Не должны кануть в небытие имена злодеев, ломавших и сокращавших жизнь гения. Вот они: Авербах, Киршон, Пинель, Раскольников Ф. Ф., Кольцов М., Фурер, Сутырин, Пельше, Блюм В. И., Лиров, Горбачев, Орлинский, Придорогин А., Ян Стен, Нусинов, Якубовский, Загорский М., Каплун Б., Рокотов Т., Маллори Д., Кут Я., Алперс Б., Влад Зархин, Вакс Б., Масленников Н., Попов, Дубовский, Гроссман-Рощин, Литовский О., Безыменский, Бачелис… «Целая свора хищников, выбравших себе довольно хилую жертву, обессиленную, но умело и упорно водящую пером и рушащую их подхалимско-просоветскую литературу.

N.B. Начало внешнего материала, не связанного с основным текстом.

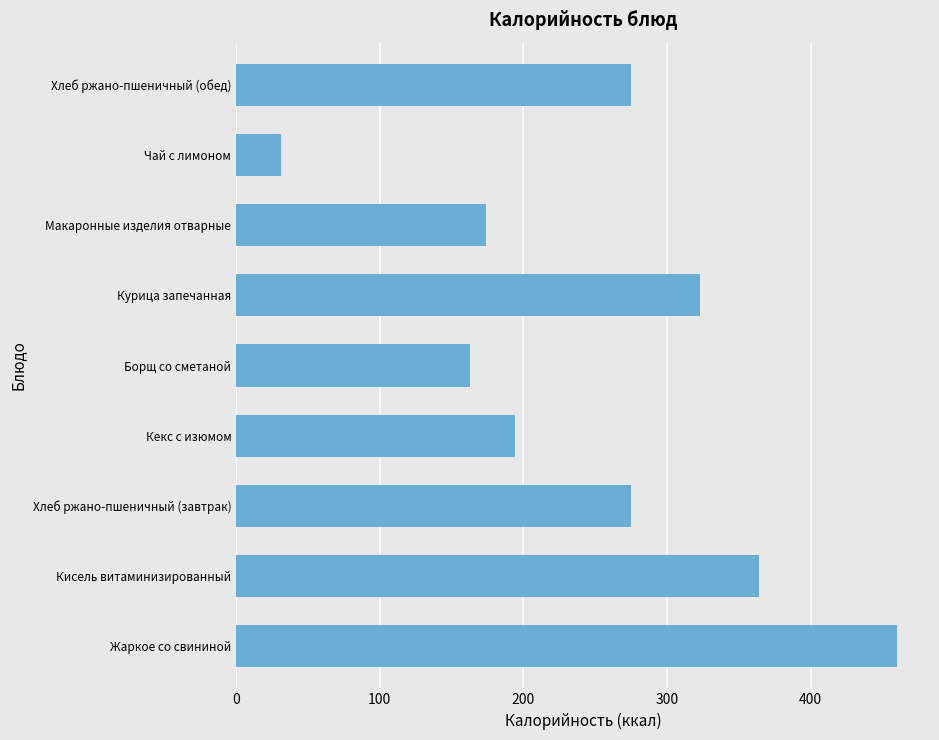

What is the minimum value shown in the chart?

31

Одни из них лают как собаки, другие воют волками, третьи шипят как змеи… Фу, какая пакость! Не только их видеть, даже вспоминать противно. Отводишь взгляд на любезную и милую Любовь Евгеньевну в надежде порадоваться душою, но упираешься в ее тоскливый взгляд. Лето. В Москве душно. И противно. В любое время может раздаться стук пришедших с очередным обыском. Могут, и по нескольку раз в день, позвонить по телефону из театра и потребовать переделать ту или иную сцену или вообще перелопатить всю пьесу, иначе – бросить боксерским ударом на кровать, где ты будешь приходить в себя несколько часов, после чего поползешь к столу переделывать, переписывать… Жаль пьесы… И жить на что-то надо. Взгляд любезной и милой Любови Евгеньевны из тоскливого переходит в хмурый, недовольный. Ее понять можно. Навидалась турецких и французских пляжей. Ее разморившееся от духоты тело рвется из халатика, еле доходящего до колен, в прохладные воды, если не средиземноморские, то хотя бы черноморские. Она говорит, что безумно хороша после загара на юге. И ей нельзя не верить. Она и сейчас прелестна. Но душа ее требует совершенства. А его – отдыха. Все опротивело. Даже пиво, которое в Москве не охлаждают. Пить в жару теплое пиво – не радость, а сущее наказание. Словом, когда человек в Москве начинает лезть на сцену, значит, он доспел, и ему, кто бы он ни был – бухгалтер ли, журналист или рабочий, ему надо ехать в Крым… В какое именно место Крыма?